Cosmetology alumna Shannon McGlathery is a 36-year-old successful business owner who began her career with only a thought –

“I want to do hair.”

McGlathery’s desire inspired her to enroll in Drake State’s Salon and Spa Management program, the only associate degree cosmetology program in Madison County.

“I set out to be one of the best cosmetology students so that I could be one of the best hairstylists,” said McGlathery.

By the time she graduated in 2005, McGlathery experienced several hiccups while building clientele, becoming a cosmetology instructor, and finally managing her own salon.

“There will be times you want to give up – don’t,” said McGlathery. “There will be obstacles that get in your way – keep going. Know who you are and what you want in life and go for that.”

McGlathery said naysayers tried to discourage her from pursuing a career in haircare.

“There will always be people who don’t believe in you, but what they believe doesn’t matter,” said McGlathery. “I’m a success because even through hardships I didn’t give up on myself.”

McGlathery said her Barbering Instructor Ben Battle helped her get through some of those challenging moments.

“He was an amazing instructor and mentor,” said McGlathery. “He was very detailed when he taught and was always encouraging.”

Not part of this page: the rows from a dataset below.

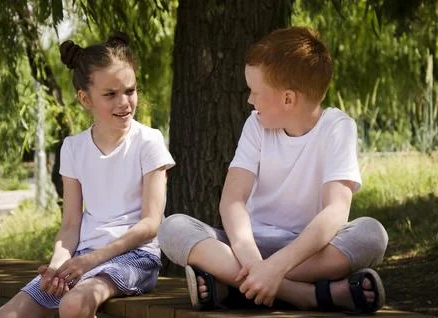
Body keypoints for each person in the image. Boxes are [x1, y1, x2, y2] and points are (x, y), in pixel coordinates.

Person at [158, 26, 388, 314]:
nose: (249, 100)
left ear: (288, 99)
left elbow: (335, 213)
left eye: (255, 92)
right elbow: (232, 200)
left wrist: (277, 267)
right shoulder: (255, 125)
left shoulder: (338, 128)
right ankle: (306, 295)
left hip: (307, 251)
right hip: (247, 247)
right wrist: (255, 262)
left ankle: (234, 285)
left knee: (372, 234)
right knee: (172, 227)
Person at [0, 32, 175, 318]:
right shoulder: (73, 147)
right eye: (110, 94)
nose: (124, 102)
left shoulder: (148, 141)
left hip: (136, 257)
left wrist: (91, 261)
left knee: (74, 304)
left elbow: (151, 224)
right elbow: (69, 226)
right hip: (83, 258)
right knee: (7, 315)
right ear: (84, 98)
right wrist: (57, 266)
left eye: (130, 90)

After 15 years in the industry and 9 years as the salon owner of Divine Images, McGlathery said she’s still doing what she loves most. She’s been a commissioned stylist, booth rental stylist, salon manager, cosmetology instructor, mentor, and hair product line creator. 

“Drake State has played a pivotal role in shaping the foundation of my career,” said McGlathery. “As I grew in the industry, I applied what I learned in the classroom. That’s what helped me get as far as I have come.”

Whatever career crosses your mind, McGlathery said, start there.

“Do not allow people to tell you that your visions and dreams are not worthy,” said McGlathery.